Aku tidak pernah
sedikitpun mempertimbangkan bahwa suatu kesedihan, kekecewaan, kekhawatiran dan
suatu kekosongan yang aku rasakan juga dapat menyentuh kehidupanmu. Mungkin aku
sangat terlampau sibuk dengan duniaku selama ini sehingga aku tidak terlalu peka
terhadap perasaan yang kau rasakan. Dengan bertambah umurku setiap tahun yang
mengedepankanku dengan sikap kedewasaan diri dan sehingga aku bisa menyadarinya
suatu hal yang mengartikan hidup ini begitu sangatlah berarti. Aku sangat tidak
pernah menyadari bahwa kau itu memiliki mimpimu sendiri, akupun tidak pernah
berfikir bahwa kau memiliki perasaan dan kebutuhan sendiri, akupun sama sekali
tak pernah berfikir kau sangat merasa tidak dihargai olehku karena begitu
jarangnya aku mengucapkan kata yang terlontar dari mulutku yang berupa ucapan
terima kasih. Setelah aku sadari aku kini bukanlah anak balita lagi bahkan
remaja, aku kini sudah beranjak dewasa dengan umur 19 tahunku kini. Bahkan
sampai saat ini pun kau telah memberiku melebihi sekedar kehidupan,
mengajarkanku bagaimana cara mempercayai diriku sendiri, bahkan kau selalu
tidak pernah lupa untuk selalu mengingatkanku tentang apa itu arti hidup dan
selalu mendorongku untuk berjuang keras dalam meraih semua mimpi – mimpi.
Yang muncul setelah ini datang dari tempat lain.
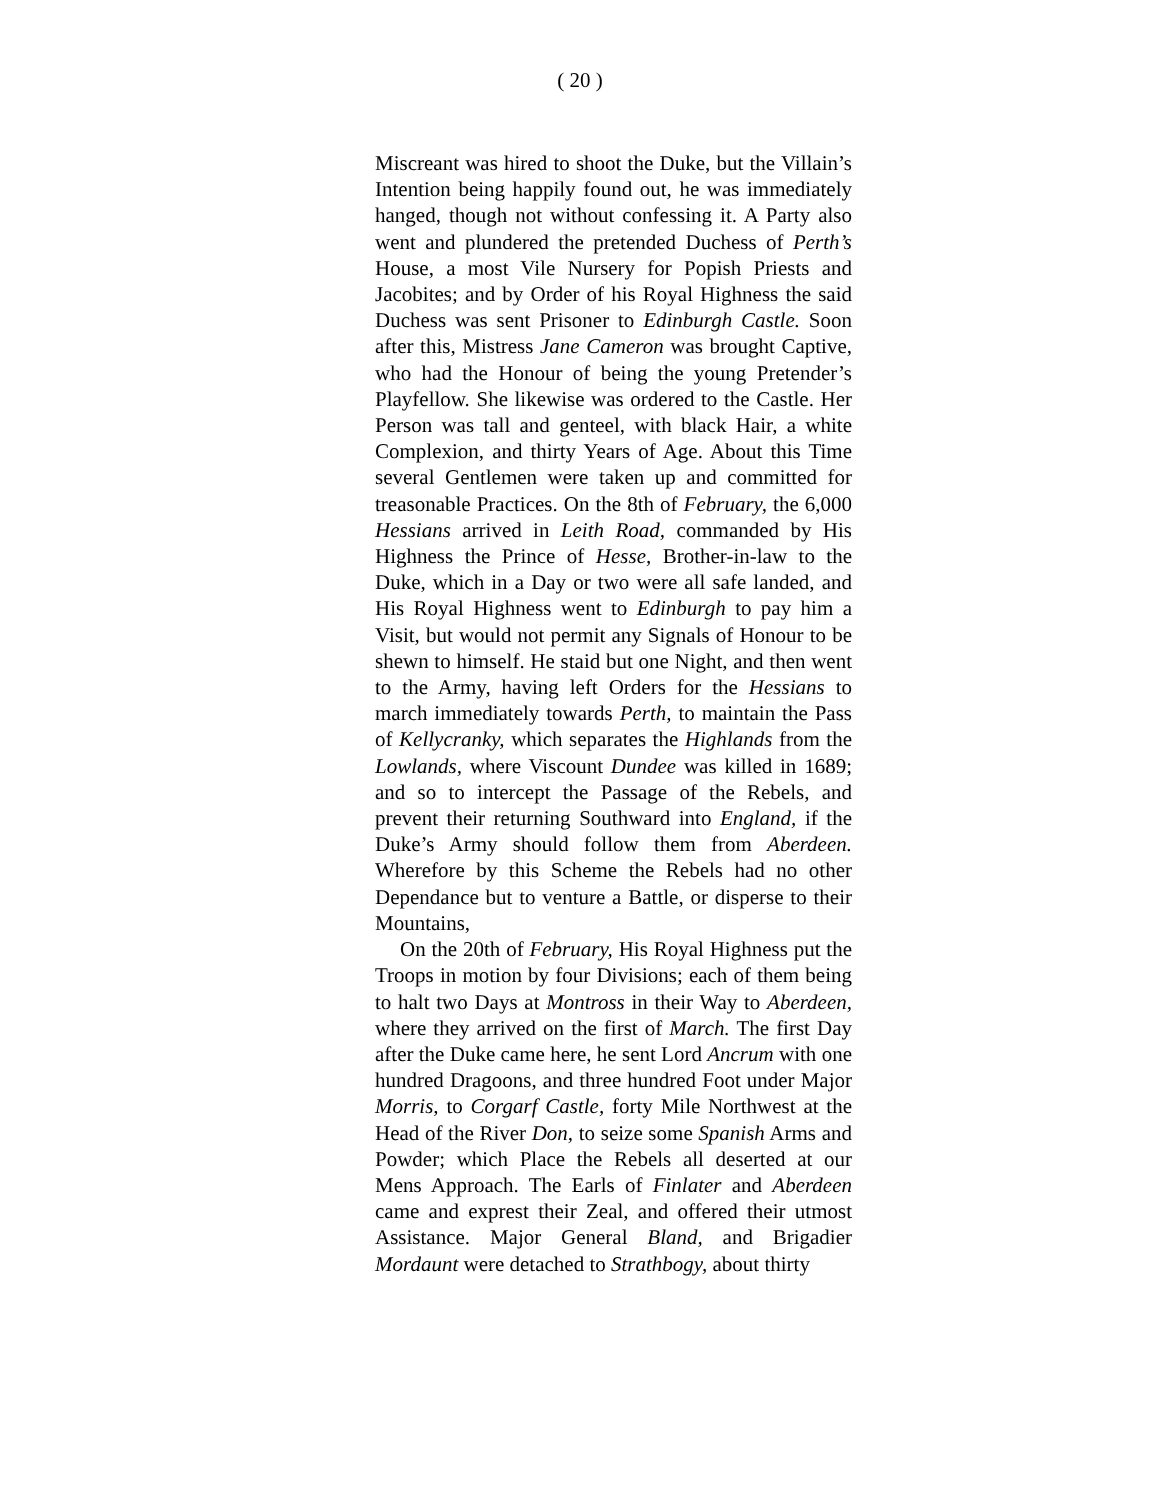( 20 )
Miscreant was hired to shoot the Duke, but the Villain’s Intention being happily found out, he was immediately hanged, though not without confessing it. A Party also went and plundered the pretended Duchess of Perth’s House, a most Vile Nursery for Popish Priests and Jacobites; and by Order of his Royal Highness the said Duchess was sent Prisoner to Edinburgh Castle. Soon after this, Mistress Jane Cameron was brought Captive, who had the Honour of being the young Pretender’s Playfellow. She likewise was ordered to the Castle. Her Person was tall and genteel, with black Hair, a white Complexion, and thirty Years of Age. About this Time several Gentlemen were taken up and committed for treasonable Practices. On the 8th of February, the 6,000 Hessians arrived in Leith Road, commanded by His Highness the Prince of Hesse, Brother-in-law to the Duke, which in a Day or two were all safe landed, and His Royal Highness went to Edinburgh to pay him a Visit, but would not permit any Signals of Honour to be shewn to himself. He staid but one Night, and then went to the Army, having left Orders for the Hessians to march immediately towards Perth, to maintain the Pass of Kellycranky, which separates the Highlands from the Lowlands, where Viscount Dundee was killed in 1689; and so to intercept the Passage of the Rebels, and prevent their returning Southward into England, if the Duke’s Army should follow them from Aberdeen. Wherefore by this Scheme the Rebels had no other Dependance but to venture a Battle, or disperse to their Mountains,
On the 20th of February, His Royal Highness put the Troops in motion by four Divisions; each of them being to halt two Days at Montross in their Way to Aberdeen, where they arrived on the first of March. The first Day after the Duke came here, he sent Lord Ancrum with one hundred Dragoons, and three hundred Foot under Major Morris, to Corgarf Castle, forty Mile Northwest at the Head of the River Don, to seize some Spanish Arms and Powder; which Place the Rebels all deserted at our Mens Approach. The Earls of Finlater and Aberdeen came and exprest their Zeal, and offered their utmost Assistance. Major General Bland, and Brigadier Mordaunt were detached to Strathbogy, about thirty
Mungkin seringkali kau selalu mendukung setiap keputusan yang aku ambil sendiri
tanpa berpikir panjang dan tanpa meminta suatu nasehat darimu, walau dalam
hatimu kau tahu itu bukanlah hal yang terbaik. Dan bila aku gagal dalam segala
hal yang telah aku perbuat kau bahkan selalu mengulurkan tangan seakan akan aku
tak bersalah, kau jugga selalu membatuku untuk belajar dan tumbuh menjadi orang
yang lebih kuat dalam segala hal yang akan aku alami. Kau selalu melontarkan
kata – kata yang selalu aku ingat dalam benak dan pikiranku “hapuslah kata
menyerah ubahkan dan tuliskan menjadi sebuah harapan besar disana”. Terkadang
sering kubayangkan tentang keuletanmu, memikirkan semangatmu, mendambakan
ketulusan dan kasihmu, mengagumi akan kecantikanmu. Ibu .. kau bukan hanya
cantik sebatas kulitmu saja tapi kau juga cantik pada kepribadian dan sikapmu
yang selalu menggugah hatiku untuk menjadi figur sepertimu.
Terima
kasih ibu telah membuat aku merasa berarti dan percaya akan semua mimpi –
mimpiku. Terima kasih telah mendorongku menjadi anak yang baik dan lebih baik
dan selalu mendorongku menjadi yang terbaik.
Terima kasih untuk semua pemberian, waktu, cinta, dan semua kasih
sayangmu. Ibu ingin sekali aku mengucapkan kata – kata yang mungkin aku sering
lupakan Maafkan aku atas segala kesalahan yang telah ku lakukan baik sengaja
maupun tidak yang telah membuatmu gelisah, Terima kasih untuk selalu menjadi
satu – satunya orang yang mengerti apa yang aku rasakan. Aku butuh kau ibu ..
aku juga cinta kau ibu .. . kau bukan hanya ibuku melainkan bidadariku.